TASK OBJECTIVE
Render all of the material as a Markdown table with two columns, No. and Line, giving each line its own numbered row and skipping blank lines. Leave the pictures out.

SUPPLIED INFORMATION

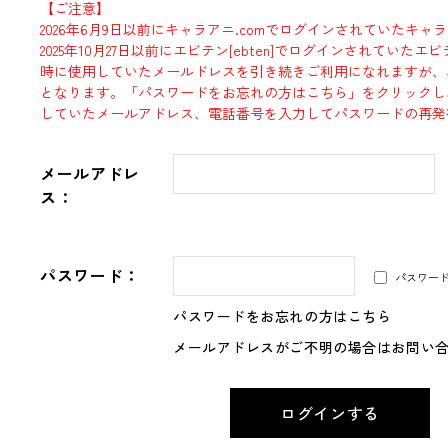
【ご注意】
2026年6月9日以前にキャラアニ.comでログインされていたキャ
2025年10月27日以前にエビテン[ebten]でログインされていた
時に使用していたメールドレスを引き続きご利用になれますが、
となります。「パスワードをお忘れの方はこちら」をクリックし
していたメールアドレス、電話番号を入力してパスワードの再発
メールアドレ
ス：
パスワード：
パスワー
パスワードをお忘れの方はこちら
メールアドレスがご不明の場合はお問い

EXERCISE SOLUTION
| No. | Line |
|---|---|
| 1 | 【ご注意】 |
| 2 | 2026年6月9日以前にキャラアニ.comでログインされていたキャ |
| 3 | 2025年10月27日以前にエビテン[ebten]でログインされていた |
| 4 | 時に使用していたメールドレスを引き続きご利用になれますが、 |
| 5 | となります。「パスワードをお忘れの方はこちら」をクリックし |
| 6 | していたメールアドレス、電話番号を入力してパスワードの再発 |
| 7 | メールアドレ |
| 8 | ス： |
| 9 | パスワード： |
| 10 | パスワー |
| 11 | パスワードをお忘れの方はこちら |
| 12 | メールアドレスがご不明の場合はお問い |